There were few signs of his early-morning arrival at Manila airport, and he was later welcomed by modest crowds as he paraded the capital on the back of a flatbed truck.
It was very different from previous homecomings for the former eight-division champion. A smiling Pacquiao, his right arm supported by a black sling, told reporters he had not decided on his future after losing to Mayweather in Las Vegas.
"I will focus first on healing my shoulder,” he said, adding that he would then announbce whether he would continue boxing or retire.
"I'm not saying I am going to retire, but it's near. I'm already 36, turning 37 this December." Pacquiao said it could take six months to recover from the operation on his torn rotator cuff.
Asked about a possible rematch with Mayweather, Pacquiao said: "I (would) like that. I want that. But my focus right now is my shoulder, my work as a congressman and my family."
He had accepted his defeat to Mayweather, but after reviewing the fight on video, he believed he won. "I reviewed the fight and kept score. I won by two points. But a decision has been made and we have to accept it," he said.
Mayweather called Pacquiao a "sore loser" for blaming the injury for his defeat, and the Filipino is facing a law suit which claims he concealed the problem.
Despite the defeat, officials still laid on the motorcade around Manila, where autographed T-shirts and CDs of Pacquiao's songs were flung to waiting fans.
Later, the rags-to-riches "National Fist" was scheduled to pay a courtesy call to President Benigno Aquino.
Asked about his own presidential ambitions, Pacquiao said: "I am considering that.

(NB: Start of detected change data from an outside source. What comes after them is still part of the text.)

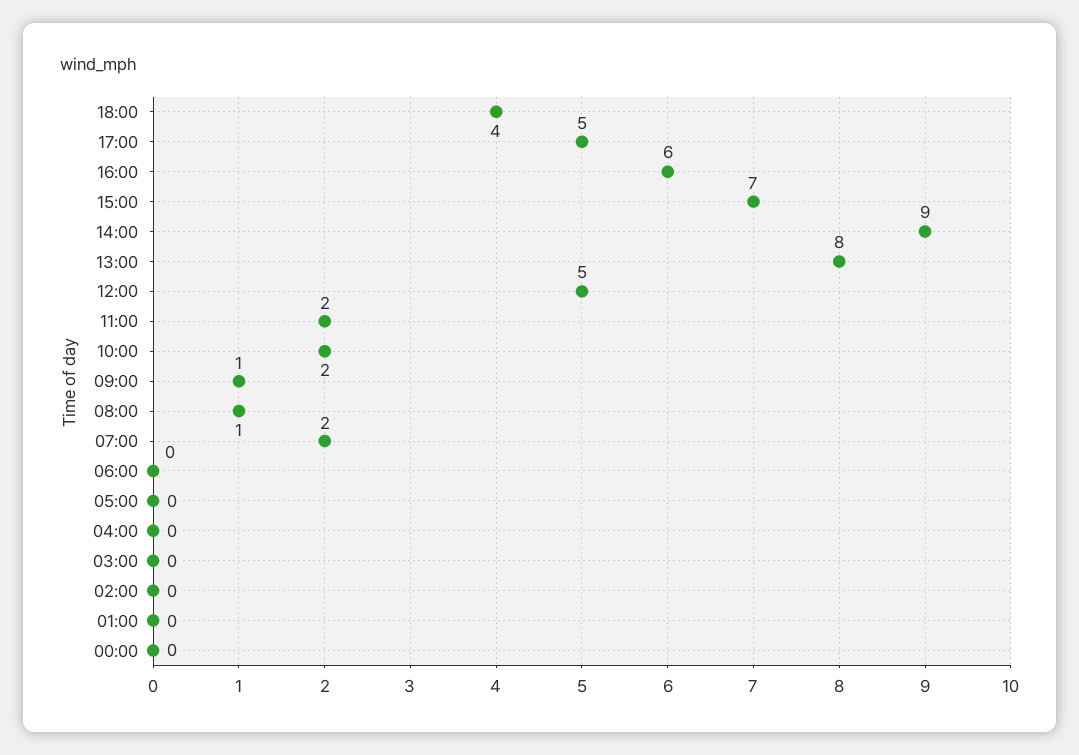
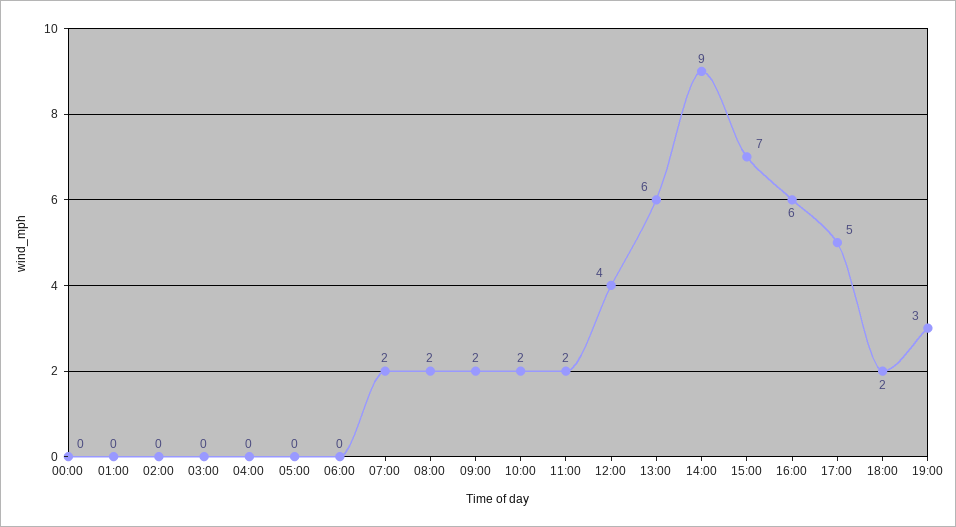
  {
-   "18:00": 4,
+   "18:00": 2,
    "17:00": 5,
    "16:00": 6,
    "15:00": 7,
    "14:00": 9,
-   "13:00": 8,
+   "13:00": 6,
-   "12:00": 5,
+   "12:00": 4,
    "11:00": 2,
    "10:00": 2,
-   "09:00": 1,
+   "09:00": 2,
-   "08:00": 1,
+   "08:00": 2,
    "07:00": 2,
    "06:00": 0,
    "05:00": 0,
    "04:00": 0,
    "03:00": 0,
    "02:00": 0,
    "01:00": 0,
-   "00:00": 0
+   "00:00": 0,
+   "19:00": 3
  }

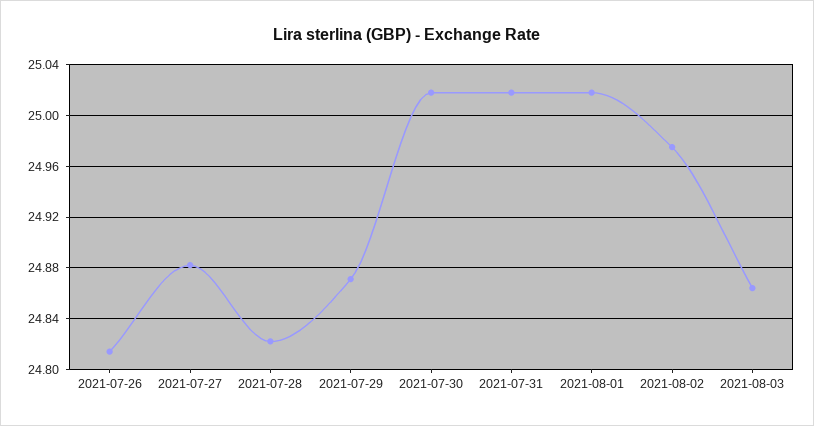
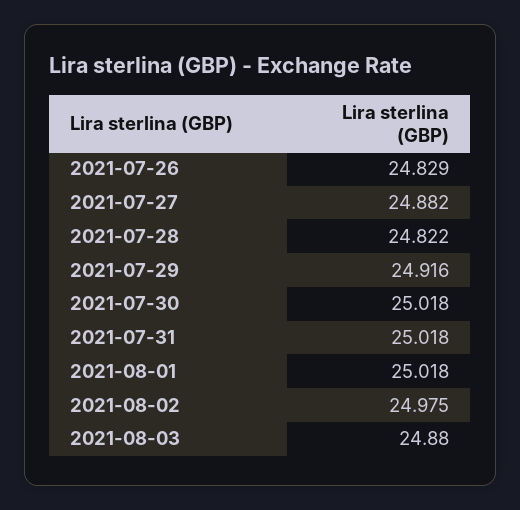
  {
-   "2021-07-26": 24.815,
+   "2021-07-26": 24.829,
    "2021-07-27": 24.882,
    "2021-07-28": 24.822,
-   "2021-07-29": 24.87,
+   "2021-07-29": 24.916,
    "2021-07-30": 25.018,
    "2021-07-31": 25.018,
    "2021-08-01": 25.018,
    "2021-08-02": 24.975,
-   "2021-08-03": 24.865
+   "2021-08-03": 24.88
  }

I am thinking about it. Our family has no other intention but to help our countrymen. We consider it an obligation."
Pacquiao is not eligible to stand until he reaches the minimum age of 40, ruling him out of the next election in 2016, with 2022 likely to be his first opportunity.
But he said his wife's worries over the enormous cost of higher political office, both to their bank accounts and to their family, was making him cautious.
"My wife said it's difficult because we are losing time for our children," Pacquiao said of his wife, Jinkee, with whom he has three sons and two daughters.
"We've also been spending millions out of our own pockets to help the poor. We can't just shoo away people lined up at our door," he said.
Pacquiao is on his second three-year term in the Philippines' House of Representatives, representing his wife's home province of Sarangani in the south.